Apache POI - HWPF - Java API to Handle Microsoft Word Files Overview
Overview

HWPF is the name of our port of the Microsoft Word 97(-2007) file format to pure Java. It does not support the new Word 2007 .docx file format, which is not OLE2 based.

HWPF is still in early development. It is in the scratchpad section of the SVN. You will need to ensure you either have a recent SVN checkout, or a recent SVN nightly build (including the scratchpad jar!)

Source in the org.apache.poi.hwpf.model tree is the old legacy code refactored into an object model. Source code in the org.apache.poi.hwpf.extractor tree is a wrapper of this to facilitate easy extraction of interesting things (eg the Text). Source code in the org.apache.poi.hdf tree is the old legacy code.

HWPF Pointman Needed!

At the moment we unfortunately do not have someone taking care for HWPF and fostering its development. What we need is someone to stand up, take this thing under his hood as his baby and push it forward. Ryan Ackley, who put a lot of effort into HWPF, is no longer on board, so HWPF is an orphan child waiting to be adopted.

If you are interested in becoming the new HWPF pointman, you should look into the Microsoft Word internals. A good starting point seems to be Ryan Ackley's overview. This document contains a link to a detailled Word format description you can find somewhere at http://www.wotsit.org/. Please do not contact Ryan Ackley directly, because he is working for a company now that signed a NDA with Microsoft and thus he will be no longer able to answer questions.

As a first step you should familiarize yourself with the source code, examples, test cases, and the HWPF patches available at Bugzilla (if any). Then you should compile an overview of

  • the current HWPF status,
  • the patches in Bugzilla to be checked in (and those that should better be ditched),
  • the available test cases and the test cases still to be written,
  • the available documentation and the docs to be written,
  • anything else that seems reasonable

When you start start coding, you will not yet have write access to the CVS repository. Please submit your patches to Bugzilla and nag Rainer Klute until he commits them. Besides the actual checking in of HWPF patches Rainer will also do some minor reviews now and then of your source code patches, test cases and documentation to help ensure software quality. But most of the time you will be on your own.

Please do not forget to write JUnit test cases and documentation! We won't accept code that doesn't come with test cases. And please consider that other contributors should be able to understand your source code easily. If you need any help getting started with JUnit test cases for HWPF, please ask on the developers' mailing list! If you show that you are prepared to stick at it you will most likely be given CVS commit access.

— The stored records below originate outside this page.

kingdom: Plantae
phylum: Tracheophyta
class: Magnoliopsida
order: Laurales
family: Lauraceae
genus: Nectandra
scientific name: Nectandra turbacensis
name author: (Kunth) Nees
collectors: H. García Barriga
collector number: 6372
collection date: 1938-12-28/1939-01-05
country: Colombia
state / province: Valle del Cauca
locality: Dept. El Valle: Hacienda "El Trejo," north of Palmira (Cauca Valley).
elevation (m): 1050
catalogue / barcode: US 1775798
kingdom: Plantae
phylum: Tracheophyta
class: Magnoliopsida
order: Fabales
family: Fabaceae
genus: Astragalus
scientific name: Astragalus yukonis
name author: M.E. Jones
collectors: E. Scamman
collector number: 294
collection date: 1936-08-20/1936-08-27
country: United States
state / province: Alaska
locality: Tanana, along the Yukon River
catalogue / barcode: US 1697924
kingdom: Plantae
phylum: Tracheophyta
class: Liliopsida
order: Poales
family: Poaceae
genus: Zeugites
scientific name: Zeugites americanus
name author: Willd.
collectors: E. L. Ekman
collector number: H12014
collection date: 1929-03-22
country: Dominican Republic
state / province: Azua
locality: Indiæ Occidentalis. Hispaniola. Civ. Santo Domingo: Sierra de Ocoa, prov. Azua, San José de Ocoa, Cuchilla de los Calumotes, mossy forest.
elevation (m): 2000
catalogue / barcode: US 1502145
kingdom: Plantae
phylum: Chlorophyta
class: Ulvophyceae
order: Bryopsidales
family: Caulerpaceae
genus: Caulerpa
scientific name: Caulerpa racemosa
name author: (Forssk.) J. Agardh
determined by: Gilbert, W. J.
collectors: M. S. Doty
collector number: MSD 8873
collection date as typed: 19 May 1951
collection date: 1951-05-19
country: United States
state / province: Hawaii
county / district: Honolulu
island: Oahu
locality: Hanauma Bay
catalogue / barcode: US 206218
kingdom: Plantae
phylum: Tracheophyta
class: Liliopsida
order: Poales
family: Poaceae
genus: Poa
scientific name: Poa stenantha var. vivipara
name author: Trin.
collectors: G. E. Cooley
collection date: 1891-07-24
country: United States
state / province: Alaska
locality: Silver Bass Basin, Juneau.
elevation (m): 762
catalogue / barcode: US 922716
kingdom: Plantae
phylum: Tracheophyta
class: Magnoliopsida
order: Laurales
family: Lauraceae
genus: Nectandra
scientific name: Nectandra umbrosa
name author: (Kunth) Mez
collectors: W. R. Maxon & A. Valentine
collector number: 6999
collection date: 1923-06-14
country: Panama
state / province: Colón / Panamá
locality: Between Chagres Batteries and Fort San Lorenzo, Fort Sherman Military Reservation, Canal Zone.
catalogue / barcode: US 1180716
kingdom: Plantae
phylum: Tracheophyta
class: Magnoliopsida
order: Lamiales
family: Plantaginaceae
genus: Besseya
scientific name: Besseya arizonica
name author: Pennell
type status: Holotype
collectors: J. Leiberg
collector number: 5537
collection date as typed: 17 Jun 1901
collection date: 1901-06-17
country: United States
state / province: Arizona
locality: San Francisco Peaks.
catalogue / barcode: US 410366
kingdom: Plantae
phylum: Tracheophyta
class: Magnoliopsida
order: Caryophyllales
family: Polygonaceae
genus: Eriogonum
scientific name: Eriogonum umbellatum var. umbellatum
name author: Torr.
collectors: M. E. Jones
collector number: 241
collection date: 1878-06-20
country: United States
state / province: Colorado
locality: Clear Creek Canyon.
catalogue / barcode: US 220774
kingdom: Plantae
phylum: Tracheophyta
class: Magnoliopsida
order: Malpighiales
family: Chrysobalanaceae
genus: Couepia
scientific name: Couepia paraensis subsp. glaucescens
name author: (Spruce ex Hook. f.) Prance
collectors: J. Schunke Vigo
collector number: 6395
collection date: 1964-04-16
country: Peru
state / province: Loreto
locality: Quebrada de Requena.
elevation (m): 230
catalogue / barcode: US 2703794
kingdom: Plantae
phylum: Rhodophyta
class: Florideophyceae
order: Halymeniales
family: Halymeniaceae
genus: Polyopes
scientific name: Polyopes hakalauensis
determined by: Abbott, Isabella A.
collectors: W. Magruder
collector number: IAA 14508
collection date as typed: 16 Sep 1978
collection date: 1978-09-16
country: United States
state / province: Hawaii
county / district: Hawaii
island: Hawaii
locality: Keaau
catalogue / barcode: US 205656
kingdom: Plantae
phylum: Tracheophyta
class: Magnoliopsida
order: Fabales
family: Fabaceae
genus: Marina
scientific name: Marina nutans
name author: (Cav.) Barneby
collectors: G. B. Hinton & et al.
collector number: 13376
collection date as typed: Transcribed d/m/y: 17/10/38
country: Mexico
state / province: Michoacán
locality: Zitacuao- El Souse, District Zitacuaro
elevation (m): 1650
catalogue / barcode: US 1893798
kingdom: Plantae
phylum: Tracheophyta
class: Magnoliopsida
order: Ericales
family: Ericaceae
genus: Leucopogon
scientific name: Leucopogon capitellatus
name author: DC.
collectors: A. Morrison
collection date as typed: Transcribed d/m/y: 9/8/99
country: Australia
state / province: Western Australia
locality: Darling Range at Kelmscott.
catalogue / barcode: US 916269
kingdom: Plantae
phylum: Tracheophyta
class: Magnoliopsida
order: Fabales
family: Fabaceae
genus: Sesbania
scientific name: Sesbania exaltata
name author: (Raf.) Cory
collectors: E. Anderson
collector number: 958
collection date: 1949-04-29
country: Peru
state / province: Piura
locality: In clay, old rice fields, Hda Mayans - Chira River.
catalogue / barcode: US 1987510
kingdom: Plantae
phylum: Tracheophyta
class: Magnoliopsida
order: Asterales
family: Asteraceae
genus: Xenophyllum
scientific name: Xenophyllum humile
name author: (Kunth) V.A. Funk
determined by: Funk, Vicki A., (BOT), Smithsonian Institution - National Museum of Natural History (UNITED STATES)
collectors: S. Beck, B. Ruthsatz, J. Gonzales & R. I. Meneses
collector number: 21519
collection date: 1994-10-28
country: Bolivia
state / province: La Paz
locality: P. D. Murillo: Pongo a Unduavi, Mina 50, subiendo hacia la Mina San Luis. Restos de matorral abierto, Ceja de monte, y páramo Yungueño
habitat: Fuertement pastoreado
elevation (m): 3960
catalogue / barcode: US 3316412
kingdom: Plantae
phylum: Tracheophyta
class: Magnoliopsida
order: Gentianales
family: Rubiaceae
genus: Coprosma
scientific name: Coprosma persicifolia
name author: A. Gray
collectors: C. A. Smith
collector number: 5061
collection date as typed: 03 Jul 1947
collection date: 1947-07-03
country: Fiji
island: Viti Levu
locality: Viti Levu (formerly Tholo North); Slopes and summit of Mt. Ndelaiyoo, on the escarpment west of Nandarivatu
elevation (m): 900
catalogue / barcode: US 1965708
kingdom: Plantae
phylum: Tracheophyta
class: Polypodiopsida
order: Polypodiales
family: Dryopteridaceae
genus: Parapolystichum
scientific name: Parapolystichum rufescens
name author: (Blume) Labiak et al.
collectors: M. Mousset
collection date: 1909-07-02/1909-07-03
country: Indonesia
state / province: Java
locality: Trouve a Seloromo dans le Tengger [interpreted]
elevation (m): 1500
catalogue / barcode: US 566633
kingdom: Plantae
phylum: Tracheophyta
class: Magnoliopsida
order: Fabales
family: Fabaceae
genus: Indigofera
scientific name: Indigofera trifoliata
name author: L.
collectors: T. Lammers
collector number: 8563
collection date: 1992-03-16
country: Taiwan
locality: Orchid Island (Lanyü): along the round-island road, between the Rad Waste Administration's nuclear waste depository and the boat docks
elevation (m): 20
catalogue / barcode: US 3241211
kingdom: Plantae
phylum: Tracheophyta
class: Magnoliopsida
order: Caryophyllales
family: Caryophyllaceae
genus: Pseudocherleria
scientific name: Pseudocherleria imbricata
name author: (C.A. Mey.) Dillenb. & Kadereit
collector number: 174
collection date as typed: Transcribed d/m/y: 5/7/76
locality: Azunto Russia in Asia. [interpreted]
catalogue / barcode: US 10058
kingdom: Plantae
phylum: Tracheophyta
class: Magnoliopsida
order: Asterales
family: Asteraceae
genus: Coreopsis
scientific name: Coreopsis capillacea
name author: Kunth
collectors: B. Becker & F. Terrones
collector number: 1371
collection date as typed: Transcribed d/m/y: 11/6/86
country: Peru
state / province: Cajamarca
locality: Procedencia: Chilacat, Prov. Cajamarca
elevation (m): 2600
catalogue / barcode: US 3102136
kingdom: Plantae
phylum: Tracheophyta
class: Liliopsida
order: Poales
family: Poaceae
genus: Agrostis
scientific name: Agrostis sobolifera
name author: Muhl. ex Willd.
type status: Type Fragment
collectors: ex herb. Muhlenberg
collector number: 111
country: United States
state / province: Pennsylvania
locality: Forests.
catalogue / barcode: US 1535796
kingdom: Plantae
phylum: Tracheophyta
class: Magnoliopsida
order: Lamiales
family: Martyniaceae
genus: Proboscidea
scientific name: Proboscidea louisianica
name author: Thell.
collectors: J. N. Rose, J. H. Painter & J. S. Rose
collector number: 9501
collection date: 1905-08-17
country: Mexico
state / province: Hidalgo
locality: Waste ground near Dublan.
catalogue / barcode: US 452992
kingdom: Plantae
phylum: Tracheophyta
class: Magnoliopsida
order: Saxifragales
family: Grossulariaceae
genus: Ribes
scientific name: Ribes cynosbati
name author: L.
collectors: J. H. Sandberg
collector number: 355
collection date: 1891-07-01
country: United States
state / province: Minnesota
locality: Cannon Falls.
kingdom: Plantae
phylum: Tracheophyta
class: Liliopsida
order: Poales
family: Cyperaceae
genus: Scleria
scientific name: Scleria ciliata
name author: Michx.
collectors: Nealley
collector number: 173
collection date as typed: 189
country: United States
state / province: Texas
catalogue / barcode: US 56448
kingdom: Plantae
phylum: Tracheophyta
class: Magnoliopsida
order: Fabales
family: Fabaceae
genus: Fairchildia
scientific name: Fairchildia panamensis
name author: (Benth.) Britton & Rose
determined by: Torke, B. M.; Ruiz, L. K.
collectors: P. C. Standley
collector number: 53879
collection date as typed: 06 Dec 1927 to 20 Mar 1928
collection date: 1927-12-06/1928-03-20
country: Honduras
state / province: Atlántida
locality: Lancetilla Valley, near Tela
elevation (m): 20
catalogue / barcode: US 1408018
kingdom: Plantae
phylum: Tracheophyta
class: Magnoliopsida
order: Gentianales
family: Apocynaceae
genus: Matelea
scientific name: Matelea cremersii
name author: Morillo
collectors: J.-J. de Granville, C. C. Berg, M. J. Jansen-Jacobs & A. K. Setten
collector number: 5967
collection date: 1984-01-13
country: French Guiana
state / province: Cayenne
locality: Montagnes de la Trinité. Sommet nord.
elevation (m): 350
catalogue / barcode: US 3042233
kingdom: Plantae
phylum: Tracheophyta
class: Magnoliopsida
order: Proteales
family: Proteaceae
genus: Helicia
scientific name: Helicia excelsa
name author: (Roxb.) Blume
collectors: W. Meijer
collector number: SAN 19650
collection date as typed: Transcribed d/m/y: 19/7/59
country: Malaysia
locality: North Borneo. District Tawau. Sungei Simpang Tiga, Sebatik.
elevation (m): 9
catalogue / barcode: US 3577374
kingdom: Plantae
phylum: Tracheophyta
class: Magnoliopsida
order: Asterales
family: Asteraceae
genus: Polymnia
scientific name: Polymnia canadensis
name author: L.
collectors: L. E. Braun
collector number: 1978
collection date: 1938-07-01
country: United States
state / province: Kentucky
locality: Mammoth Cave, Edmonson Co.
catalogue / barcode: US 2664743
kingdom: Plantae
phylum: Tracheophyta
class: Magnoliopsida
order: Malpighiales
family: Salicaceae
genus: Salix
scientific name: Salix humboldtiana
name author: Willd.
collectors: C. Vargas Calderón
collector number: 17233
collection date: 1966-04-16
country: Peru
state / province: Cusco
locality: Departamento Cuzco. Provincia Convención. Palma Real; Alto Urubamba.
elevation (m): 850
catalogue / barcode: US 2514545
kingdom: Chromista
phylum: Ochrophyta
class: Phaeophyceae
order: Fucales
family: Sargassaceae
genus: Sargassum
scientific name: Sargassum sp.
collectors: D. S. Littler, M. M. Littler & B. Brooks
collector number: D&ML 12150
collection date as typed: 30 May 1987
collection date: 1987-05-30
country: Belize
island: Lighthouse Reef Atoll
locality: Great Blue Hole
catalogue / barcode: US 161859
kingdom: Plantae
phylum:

Important: It is legally vital for POI that you have never seen any documentation or specification from Microsoft that required you or your employer to sign an NDA to get it. Please do read the "Contribution to POI" page for details! This page also contains further information for you to start POI development.

Of course we will help you as best as we can. However, presently there is no committer who is really familiar with the Word format, so you'll be mostly on your own. We are looking forward for you and your contributions! Honor and glory of becoming a POI committer are waiting!